Юнги бы посопротивлялся, но больше не может. Изображать нормальность даже на секунду — адский труд в его состоянии. Поэтому смиряется, опускает плечи и, словно придавленный к полу огромным грузом, плетется к кровати.
Чонгук так и стоит посередине спальни, не зная, что еще сделать. Он привык решать проблемы, и он вроде решил и эту — вызвал врача. Но оставлять Юнги не хочется.
Омега присаживается на кровать и утыкается взглядом в одну только ему видимую точку. Он вообще будто не здесь, не с Чонгуком. Сидит на кровати разбитый вдребезги, заперся внутри себя, забаррикадировался, и Чонгуку не подойти, омеге только осталось ров вырыть и штыки понаставить.
— Ты иди, — резко, словно проснувшись от долгого и больного сна. — Я подожду Яна.
Столько боли в этих лисьих глазах Чон не видел никогда, хотя извращался, как только мог.

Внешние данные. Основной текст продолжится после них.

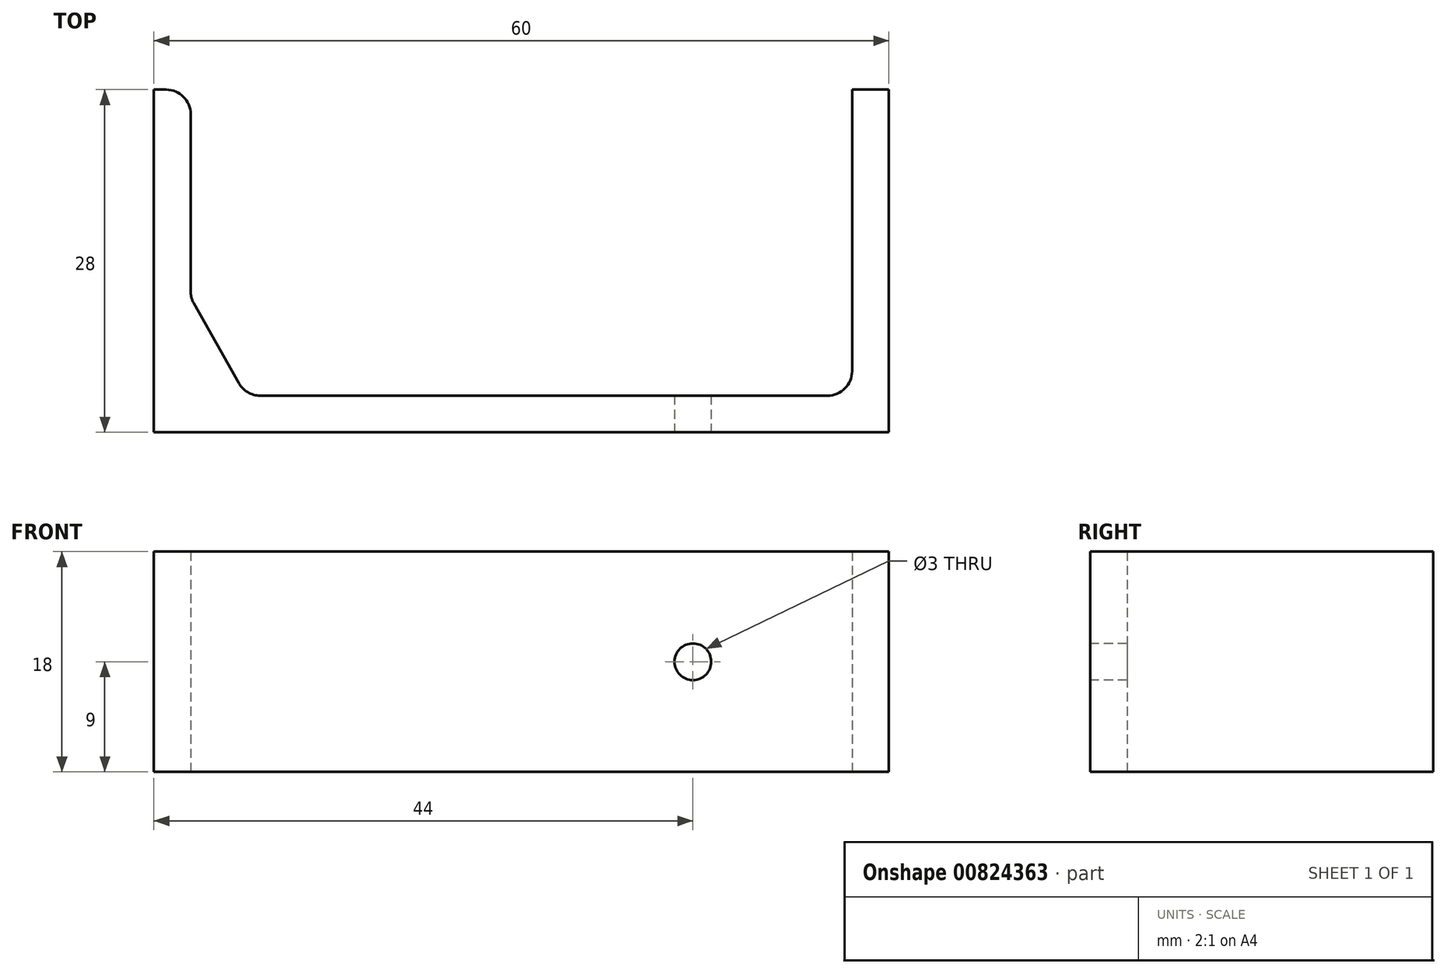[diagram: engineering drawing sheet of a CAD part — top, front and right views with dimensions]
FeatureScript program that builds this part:
annotation { "Feature Type Name" : "Feature", "Feature Type Description" : "" }
export const myFeature = defineFeature(function(context is Context, id is Id, definition is map)
    precondition{}
    {
        {
            var Q0;
            Q0=qCreatedBy(makeId("Top.planeOp"),FACE);
            var sketch = newSketch(context, id + "F0", { "sketchPlane" : qUnion([Q0])});
            skLineSegment(sketch, "E0", {"start": v(0, 0) * mm, "end": v(3, 0) * mm});
            skLineSegment(sketch, "E1", {"start": v(3, 0) * mm, "end": v(3, -25) * mm});
            skLineSegment(sketch, "E2", {"start": v(3, -25) * mm, "end": v(57, -25) * mm});
            skLineSegment(sketch, "E3", {"start": v(57, -25) * mm, "end": v(57, 0) * mm});
            skLineSegment(sketch, "E4", {"start": v(57, 0) * mm, "end": v(60, 0) * mm});
            skLineSegment(sketch, "E5", {"start": v(60, 0) * mm, "end": v(60, -28) * mm});
            skLineSegment(sketch, "E6", {"start": v(60, -28) * mm, "end": v(0, -28) * mm});
            skLineSegment(sketch, "E7", {"start": v(0, -28) * mm, "end": v(0, 0) * mm});
            skSolve(sketch);
        }
        {
            var Q0;
            Q0=makeQuery(id+"F0.imprint","IMPRINT",FACE,{"disambiguationData":[TD([[makeQuery(id+"F0.imprint","IMPRINT",EDGE,{"derivedFrom":sQuery(id+"F0.wireOp",EDGE,"E0")}),-1.0]])]});
            extrude(context, id + "F1", {"entities" : qUnion([Q0]), "depth" : 18 * mm, "offsetDistance" : 25 * mm});
        }
        {
            var Q0;
            Q0=makeQuery(id+"F1.opExtrude","SWEPT_FACE",FACE,{"disambiguationData":[OSD([sQuery(id+"F0.wireOp",EDGE,"E6")])]});
            var sketch = newSketch(context, id + "F2", { "sketchPlane" : qUnion([Q0])});
            skLineSegment(sketch, "E8.0.0", {"start": v(0, 0) * mm, "end": v(60, 0) * mm, "construction": true});
            skLineSegment(sketch, "E8.0.1", {"start": v(60, 0) * mm, "end": v(60, 18) * mm, "construction": true});
            skLineSegment(sketch, "E8.0.2", {"start": v(60, 18) * mm, "end": v(0, 18) * mm, "construction": true});
            skLineSegment(sketch, "E8.0.3", {"start": v(0, 18) * mm, "end": v(0, 0) * mm, "construction": true});
            skLineSegment(sketch, "E9", {"start": v(0, 9) * mm, "end": v(60, 9) * mm, "construction": true});
            skCircle(sketch, "E10", {"center": v(44, 9) * mm, "radius": 1.5 * mm});
            skCircle(sketch, "E11", {"center": v(31, 9) * mm, "radius": 1.5 * mm});
            skSolve(sketch);
        }
        {
            var Q0;
            Q0=makeQuery(id+"F2.imprint","IMPRINT",FACE,{"disambiguationData":[TD([[makeQuery(id+"F2.imprint","IMPRINT",EDGE,{"derivedFrom":sQuery(id+"F2.wireOp",EDGE,"E10")}),1.0]])]});
            extrude(context, id + "F3", {"entities" : qUnion([Q0]), "operationType" : NewBodyOperationType.REMOVE, "endBound" : BoundingType.THROUGH_ALL, "oppositeDirection" : true, "depth" : 25 * mm, "offsetDistance" : 25 * mm});
        }
        {
            var Q0;
            Q0=makeQuery(id+"F1.opExtrude","SWEPT_EDGE",EDGE,{"disambiguationData":[OSD([sQuery(id+"F0.wireOp",EDGE,"E1"),sQuery(id+"F0.wireOp",EDGE,"E2")])]});
            chamfer(context, id + "F4", {"entities" : qUnion([Q0]), "chamferType" : ChamferType.TWO_OFFSETS, "width1" : 8 * mm, "oppositeDirection" : false, "width2" : 4.5 * mm, "tangentPropagation" : true});
        }
        {
            var Q0;
            Q0=makeQuery(id+"F1.opExtrude","SWEPT_EDGE",EDGE,{"disambiguationData":[OSD([sQuery(id+"F0.wireOp",EDGE,"E2"),sQuery(id+"F0.wireOp",EDGE,"E3")])]});
            var Q1;
            {var subQ0=sQuery(id+"F0.wireOp",EDGE,"E2");Q1=makeQuery(id+"F4.opChamfer","BLEND_EDGE",EDGE,{"blendedFrom":[makeQuery(id+"F1.opExtrude","SWEPT_EDGE",EDGE,{"disambiguationData":[OSD([sQuery(id+"F0.wireOp",EDGE,"E1"),subQ0])]}),makeQuery(id+"F1.opExtrude","SWEPT_FACE",FACE,{"disambiguationData":[OSD([subQ0])]})],"blendedInto":[makeQuery(id+"F1.opExtrude","SWEPT_FACE",FACE,{"disambiguationData":[OSD([subQ0])]})]});}
            var Q2;
            {var subQ0=sQuery(id+"F0.wireOp",EDGE,"E1");Q2=makeQuery(id+"F4.opChamfer","BLEND_EDGE",EDGE,{"blendedFrom":[makeQuery(id+"F1.opExtrude","SWEPT_EDGE",EDGE,{"disambiguationData":[OSD([subQ0,sQuery(id+"F0.wireOp",EDGE,"E2")])]}),makeQuery(id+"F1.opExtrude","SWEPT_FACE",FACE,{"disambiguationData":[OSD([subQ0])]})],"blendedInto":[makeQuery(id+"F1.opExtrude","SWEPT_FACE",FACE,{"disambiguationData":[OSD([subQ0])]})]});}
            var Q3;
            Q3=makeQuery(id+"F1.opExtrude","SWEPT_EDGE",EDGE,{"disambiguationData":[OSD([sQuery(id+"F0.wireOp",EDGE,"E0"),sQuery(id+"F0.wireOp",EDGE,"E1")])]});
            fillet(context, id + "F5", {"entities" : qUnion([Q0, Q1, Q2, Q3]), "radius" : 2 * mm, "tangentPropagation" : true, "allowEdgeOverflow" : false});
        }
    });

Она плещется в зрачках омеги, затапливает собой все вокруг, и кажется, дна у нее нет.
— Я подожду Яна, — альфа снимает с себя пиджак и присаживается на противоположную сторону кровати.
Спиной к спине. Потому что смотреть друг на друга невозможно. Один боится не выдержать и расколоться, а второй потонуть в чужой всепоглощающей боли без шанса выбраться. Хотя выбираться и не хочется уже.

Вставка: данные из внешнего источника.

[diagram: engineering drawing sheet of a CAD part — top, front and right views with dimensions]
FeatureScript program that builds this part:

========== Имя тебе безнадежность ==========
Комментарий к Имя тебе безнадежность
Music: The Weeknd – Nothing Without You (Acoustic Live Session)
https://soundcloud.com/jk47nl/the-weeknd-nothing-without-you-acoustic-live-session
***
— Надо было сразу сделать промывание желудка, — Ян залетает в спальню и второпях распаковывает чемоданчик. Врач усиленно старается игнорировать впившегося в него взглядом Чонгука и пытается заставить свой голос перестать дрожать. Он понятия не имеет, что происходит, но лучше включить дурака, чем увеличить работу родным, которым потом и опознавать его будет не из чего.